● What you will do:
Copy the entries word for word, starting at the line that contains "Between 18:24 and" and ending at the final line of the entries, and leave the pictures out of your answer.

● Data shown:
Content starts

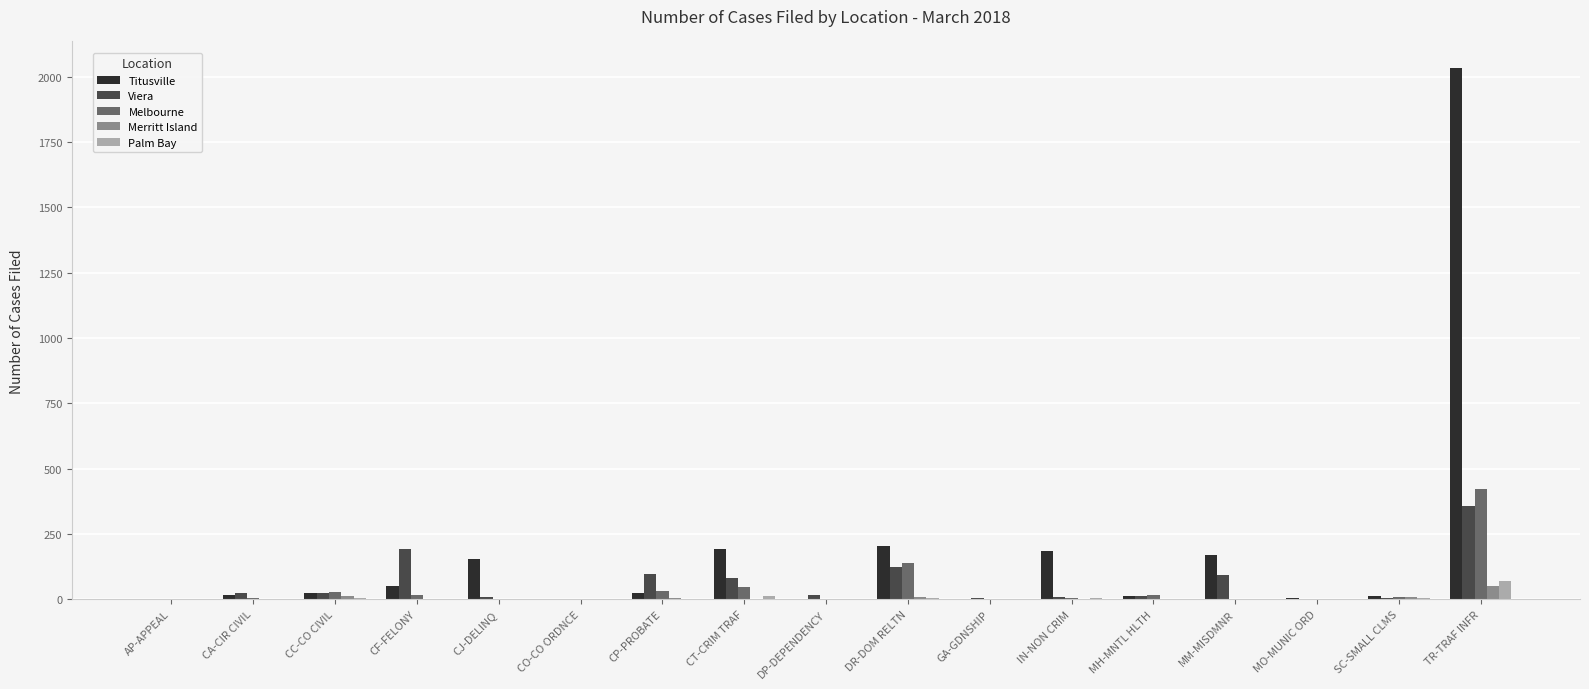

How many data points in Merritt Island are above 0?

8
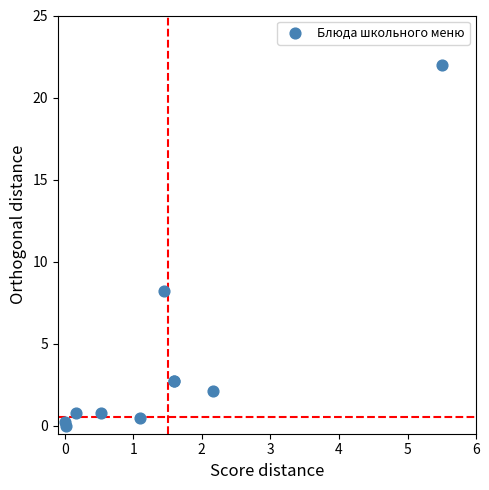

What Y value in the scatter plot is closest to 11?

8.2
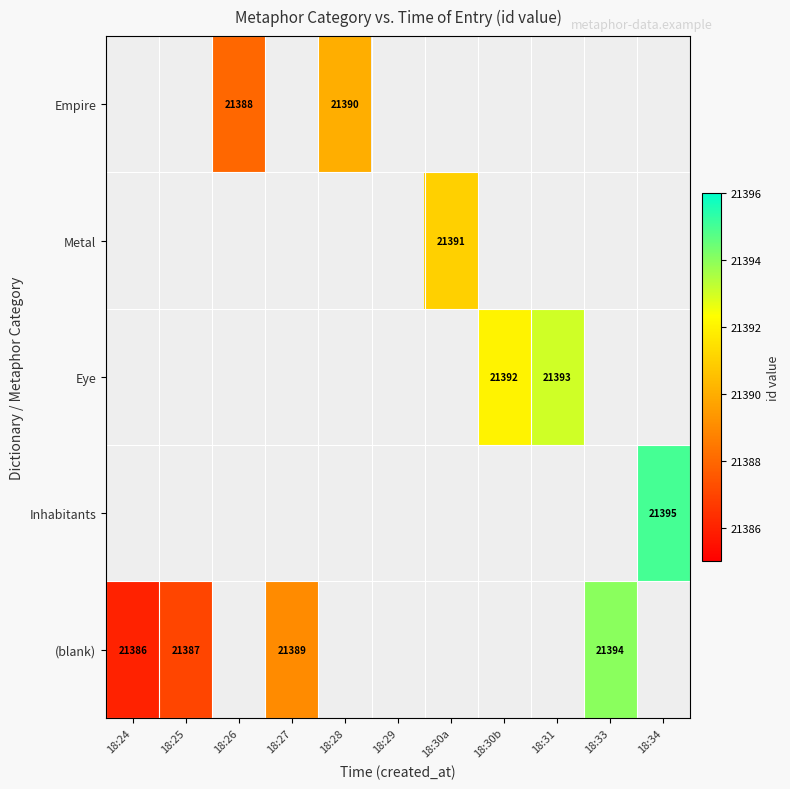

Between 18:24 and 18:25, which series saw the biggest shift?

(blank)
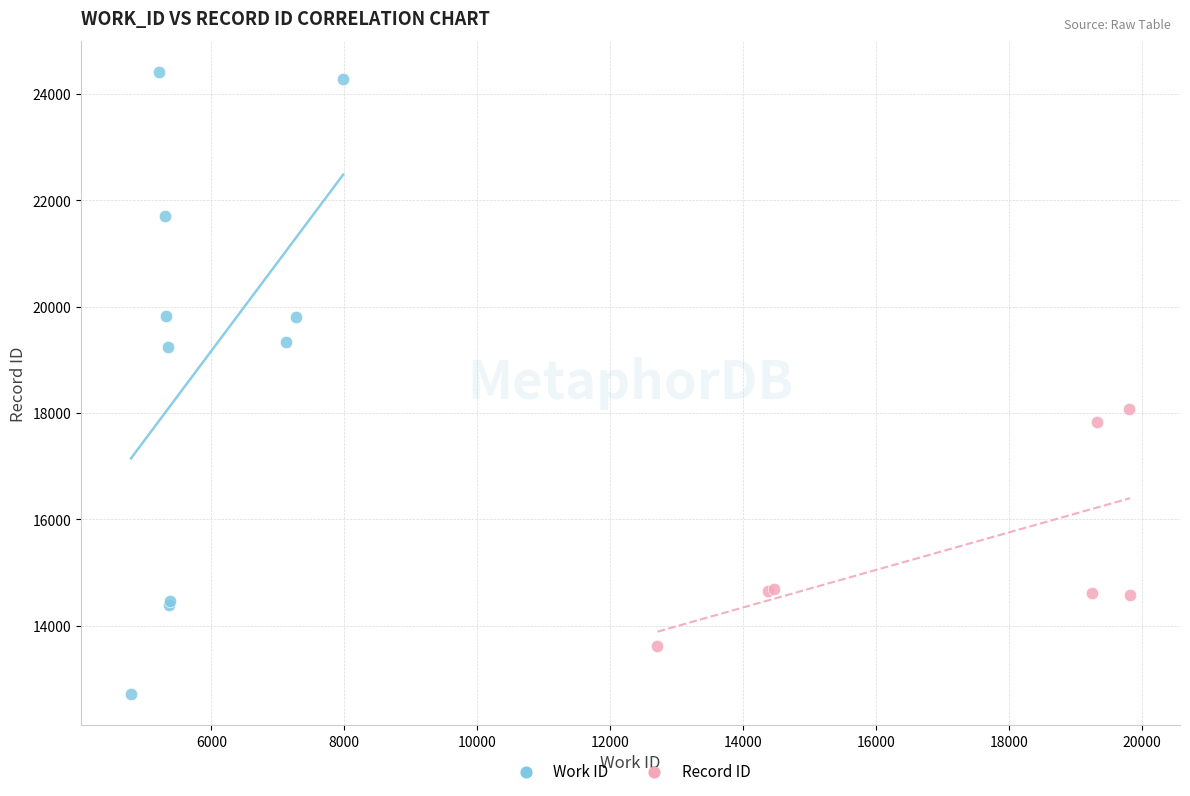

Which series reaches the maximum Y coordinate?

Work ID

Content ends

● Written solution:
Between 18:24 and 18:25, which series saw the biggest shift?

(blank)

Which series reaches the maximum Y coordinate?

Work ID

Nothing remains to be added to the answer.